AstroFacts for May 2011
May 31: Each of Uranus’ 27 moons are named after either a William Shakespeare and Alexander Pope character.
May 30: A Venusian day (243 Earth days) is longer than a Venusian year (225 Earth days).
May 29: At birth, 75% of a star is hydrogen and 25% helium, with only traces of other elements.
May 28: A galactic year (about 225 million years) is the time it takes our Solar System to make one complete trip around the Galaxy.
May 27: If our Sun were instantly replaced by the red hypergiant star VY Canis Majoris only Uranus and Neptune would be outside the star.
May 26: Saturn’s moon Titan has more oil and natural gas than all known reserves on Earth.
May 25: The more craters you find on the surface of a solar system object, the older its surface must be.
May 24: Contrary to intuition, the bigger the star the shorter its lifetime.
May 23: Although Uranus is barely visible to the naked eye, it took the use of telescopes to recognize it as a planet.
May 22: Although astronomers call them white dwarfs, depending on their surface temperatures, they can look blue, white, yellow, or red.
May 21:
May 20: The estimated number of stars in the observable Universe is 100,000,000,000,000,000,000,000. That’s 100 sextillion.
May 19: In 1054 AD the Chinese recorded the Crab supernova, but the actual supernova occurred 6500 years earlier.
May 18: The Moon rotates at the same rate as it orbits the Earth. This is why the same side of the Moon is always facing the Earth.
May 17: On a clear night about 3,000 stars are visible to the naked eye. There are roughly 100,000,000,000 stars in our Galaxy alone.
May 16: Polaris currently holds the North Star title, but given thousands of years other select stars will take over this title.
May 15: Of the 8 planets, 6 are named after Roman gods. Uranus is a Greek god and Earth derives from Old English and Germanic.
May 14: At 9980 °F (5800 K) the Earth’s core is about the same temperature as the Sun’s surface.
May 13: Our Sun is big, but it only takes about 110 Earth diameters to make up the diameter of the Sun.

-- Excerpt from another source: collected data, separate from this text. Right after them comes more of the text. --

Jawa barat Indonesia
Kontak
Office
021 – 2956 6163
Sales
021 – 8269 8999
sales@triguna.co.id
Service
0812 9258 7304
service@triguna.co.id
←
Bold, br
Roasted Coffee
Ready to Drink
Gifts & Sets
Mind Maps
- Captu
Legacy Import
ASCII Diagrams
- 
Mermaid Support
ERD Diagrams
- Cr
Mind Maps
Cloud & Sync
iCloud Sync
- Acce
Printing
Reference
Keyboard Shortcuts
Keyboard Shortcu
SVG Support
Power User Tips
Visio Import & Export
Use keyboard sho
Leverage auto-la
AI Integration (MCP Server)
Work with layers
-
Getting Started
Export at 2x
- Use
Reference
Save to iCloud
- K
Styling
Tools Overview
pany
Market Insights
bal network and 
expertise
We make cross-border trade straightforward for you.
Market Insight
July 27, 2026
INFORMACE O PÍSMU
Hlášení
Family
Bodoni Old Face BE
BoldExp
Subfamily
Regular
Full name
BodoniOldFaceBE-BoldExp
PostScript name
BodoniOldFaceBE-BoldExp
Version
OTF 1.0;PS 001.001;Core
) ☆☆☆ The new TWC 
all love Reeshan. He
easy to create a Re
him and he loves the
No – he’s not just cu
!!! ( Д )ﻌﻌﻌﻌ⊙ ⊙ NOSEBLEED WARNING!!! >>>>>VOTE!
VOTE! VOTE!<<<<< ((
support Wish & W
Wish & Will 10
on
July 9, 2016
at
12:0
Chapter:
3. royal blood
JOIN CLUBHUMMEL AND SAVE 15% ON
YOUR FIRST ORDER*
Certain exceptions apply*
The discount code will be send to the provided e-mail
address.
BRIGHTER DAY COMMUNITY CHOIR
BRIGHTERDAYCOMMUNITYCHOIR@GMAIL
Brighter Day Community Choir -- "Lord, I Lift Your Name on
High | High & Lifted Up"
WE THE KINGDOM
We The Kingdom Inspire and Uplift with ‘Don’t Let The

May 12: During fusion reactions of the sort that power the Sun, the Sun’s total mass decreases ever so slightly.
May 11: There’s no permanently dark side to the Moon, but because a lunar day is a month long, nighttime last for about two weeks.
May 10: Although Saturn is the one planet we think of as having rings, all four of the outer planets have rings.